Send to users who have completed at least one core action — the full population pollutes the N/A bucket with inactive users. Response targets: 100+ responses is reliable, 200+ is investor-grade. Surveys fielded via Sprig, Typeform, Maze, or SurveyMonkey can collect this volume inside a week for most SaaS products.
Scoring the Results Correctly (Exclude N/A, Weight by ICP)
The how to score sean ellis pmf survey convention excludes N/A responses from the denominator. Including them would systematically penalize every product with an onboarding dropout, making the score uncomparable across companies. The sean ellis survey analysis also benefits from segmentation — scoring ICP and non-ICP cohorts separately. A product with 45% ICP score and 15% non-ICP score has clear PMF with the target audience; the blended number would misleadingly show ~30%.
This tool lets you enter ICP and non-ICP counts separately, then weights the composite by ICP share (default 80%). The pmf score confidence interval around the final number uses Wilson's score formula, which is more accurate than the Wald approximation at small samples or scores near 0% or 100%.
Sample Size and Confidence: Why n=40 Is a Minimum
The sample size for pmf survey threshold is not arbitrary. Below n=20 the 95% CI on a 40% score is roughly ±22pp — the "score" could be anywhere from 18% to 62%. At n=40 it tightens to ±15pp (directional). At n=100 it is ±10pp (reliable for shipping decisions). At n=200 it reaches ±7pp (investor-grade). At n=400 you hit academic rigor with ±5pp.
The sample-size ladder in this tool lights up your current rung so you know the confidence class of your number before you report it. If you are prepping a Series A deck, get to n=200 before citing the score in the investor materials.

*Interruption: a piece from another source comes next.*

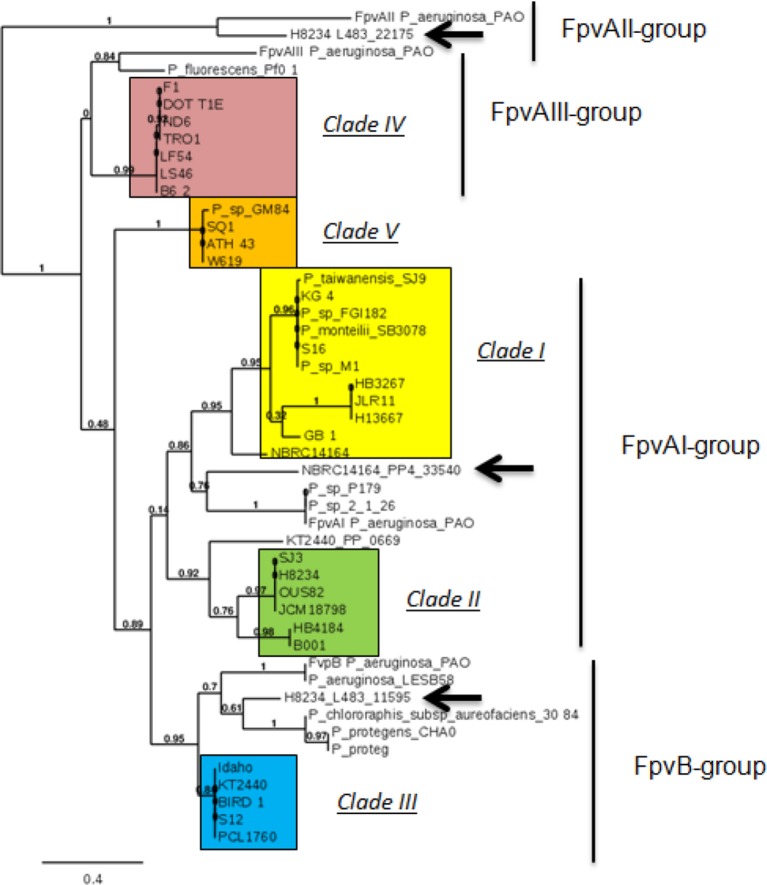
Phylogenetic three of the FpvA proteins from different Pseudomonas strains. Arrows represent exclusive TonB transporters from clinical strains. Clades are marked in the figure (square in yellow Clade I strains, in green Clade II strains, in blue Clade III strains, in red Clade IV strains, and in orange Clade V strains. Arrows indicate other TonB-dependent receptors from the studied strains that phylogenetically belong to the FpvA group. Software used to generate figure was Phylogeny.fr.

Benchmarks by Startup Stage
The pmf benchmark score by stage distribution — calibrated from First Round Review's founder surveys and the Superhuman case study data — is: pre-seed median 18%, seed median 24%, Series A median 33%, Series B+ median 40%. The 40% threshold aligns roughly with Series A readiness, but does not require it — many great Series A companies raise at 32–38% with strong ICP lift. The top-quartile ("p75") at each stage is: pre-seed 28%, seed 34%, Series A 42%, Series B+ 48%. This tool positions your score against the stage you select so you can tell whether you are leading, on-pace, or lagging the median.
The Superhuman Case Study
The superhuman pmf engine calculator framework comes from Rahul Vohra's 2018 First Round Review essay. Superhuman's first Sean Ellis survey scored 22% — clearly pre-PMF. Vohra's team then identified the traits of the "very disappointed" segment, built personas around them, and shipped features targeted to that cohort exclusively while ignoring the "not disappointed" segment entirely. Within 12 months the score crossed 40%; within 24 months it reached 58%. The lesson embedded in this tool's ICP Extractor: the traits of your "very disappointed" users ARE your ICP, and doubling down on them is the fastest path to crossing the 40% line.

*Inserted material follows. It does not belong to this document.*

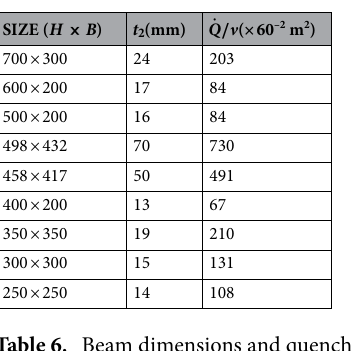
Table 6. Beam dimensions and quenching parameters.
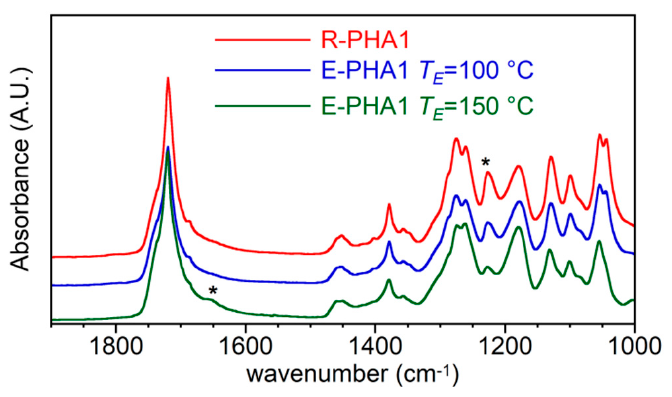
Figure 5. FTIR spectra of R-PHA1 and E-PHA1 extracted with AE at 100 °C and 150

Using the "Very Disappointed" Cohort as Your ICP
The icp extractor from pmf survey approach treats the "very disappointed" respondents as your highest-signal population. Pull their self-described roles, company sizes, alternatives, and must-have features into a concentrated ideal-customer paragraph. This paragraph becomes the North Star for positioning, acquisition targeting, and product prioritization. The calculator above generates this paragraph automatically when you fill the four open-ended fields — top benefit, primary alternative, must-have feature, and ideal customer description.
The ICP paragraph is the single most-valuable artifact from the Sean Ellis process. It beats brainstorming personas in a whiteboard session because it is sourced directly from users who already love you — no speculation required.